**Text under study:**
....................

My cup runneth over. The cup is half empty or is it half full. What is the lens we see ourselves through to make these judgements
I thought my cup was full enough till it wasn’t. And this was acceptable but now my life may be running out of time. How can that be. I do yoga I eat well I volunteer. Yes it’s your turn, sorry.
It was not only my turn, it was my partners turn as well. He has been living with a terminal leukemia diagnosis for five years when my heart begins to lag behind.
We have both entered this end of life arena not yet 70.
In hindsight I witness the grace of this experience I would receive the news that emergency open heart surgery was required. I had hiked thirteen miles the month prior and something broke loose. It was during Covid times. I thought me just sick.
As we all did during Covid we found ways to look for meaning in these confusing times. My partner and I were two days into a four day online meditation retreat with Mountain Cloud of Sante Fe. A woman named Virginia would tell a story about a Buddhist nun being told she was going to die of her cancer. He wanted her to be alarmed it seemed. She thought I am my cancer and was not to be rattled. I took that in. Impermanence
We sat at our table to process the meditation gathering event happy to be doing it. The call came in. You need emergency open heart surgery. We missed it on the first look
I hang up. A deer in the headlights He makes all the reservations while we sit at table still me hardly able to focus. Done. I stand. I say I’m going out to our camper to process alone and leave. In a good marriage we have processed most things together so this was different.

....................

**Extracted material:**

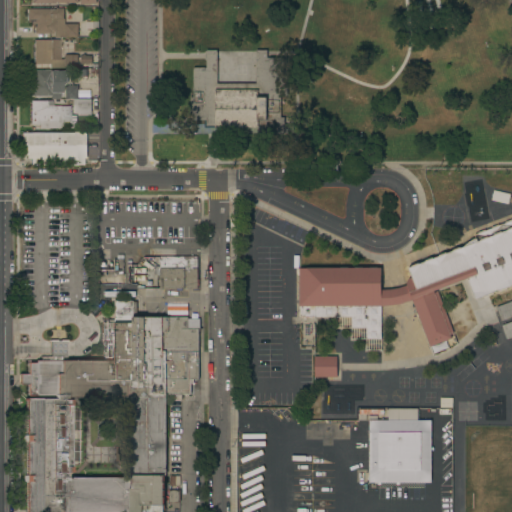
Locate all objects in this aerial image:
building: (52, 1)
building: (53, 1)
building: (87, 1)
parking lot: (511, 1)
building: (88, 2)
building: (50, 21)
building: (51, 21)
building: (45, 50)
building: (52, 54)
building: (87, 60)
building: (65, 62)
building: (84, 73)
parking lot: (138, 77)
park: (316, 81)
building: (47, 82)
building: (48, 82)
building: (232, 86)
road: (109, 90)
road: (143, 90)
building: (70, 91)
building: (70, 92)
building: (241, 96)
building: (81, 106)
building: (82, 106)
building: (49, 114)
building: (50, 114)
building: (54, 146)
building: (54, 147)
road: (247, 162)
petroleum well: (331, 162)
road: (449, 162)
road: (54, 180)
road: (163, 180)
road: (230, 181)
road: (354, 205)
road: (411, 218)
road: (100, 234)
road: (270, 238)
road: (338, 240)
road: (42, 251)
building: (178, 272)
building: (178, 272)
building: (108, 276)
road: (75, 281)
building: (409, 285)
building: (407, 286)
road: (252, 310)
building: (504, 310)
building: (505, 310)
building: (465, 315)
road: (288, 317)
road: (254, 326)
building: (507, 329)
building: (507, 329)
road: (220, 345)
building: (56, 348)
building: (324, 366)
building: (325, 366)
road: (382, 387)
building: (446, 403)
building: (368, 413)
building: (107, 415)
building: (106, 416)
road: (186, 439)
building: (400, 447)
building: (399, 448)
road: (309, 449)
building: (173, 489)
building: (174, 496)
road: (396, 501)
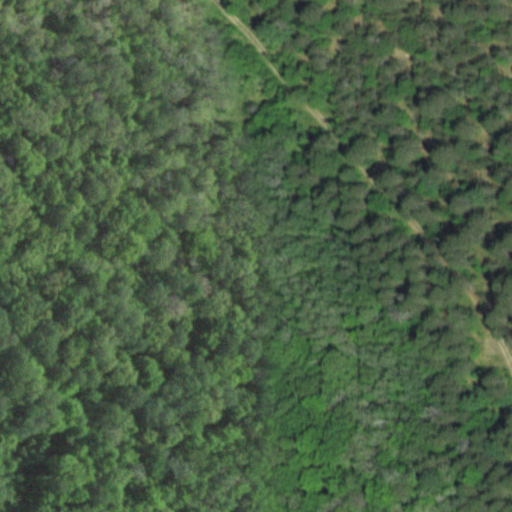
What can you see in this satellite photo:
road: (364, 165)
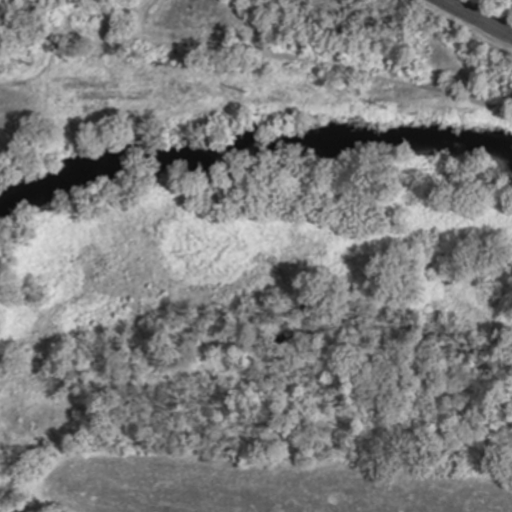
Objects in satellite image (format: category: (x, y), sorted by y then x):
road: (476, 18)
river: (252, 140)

....................

**Task instructions:** Quote word for word the part of the text on facing emergency heart surgery starting with "It was not only" and going on through "me just sick.".

**Exercise solution:**
It was not only my turn, it was my partners turn as well. He has been living with a terminal leukemia diagnosis for five years when my heart begins to lag behind.
We have both entered this end of life arena not yet 70.
In hindsight I witness the grace of this experience I would receive the news that emergency open heart surgery was required. I had hiked thirteen miles the month prior and something broke loose. It was during Covid times. I thought me just sick.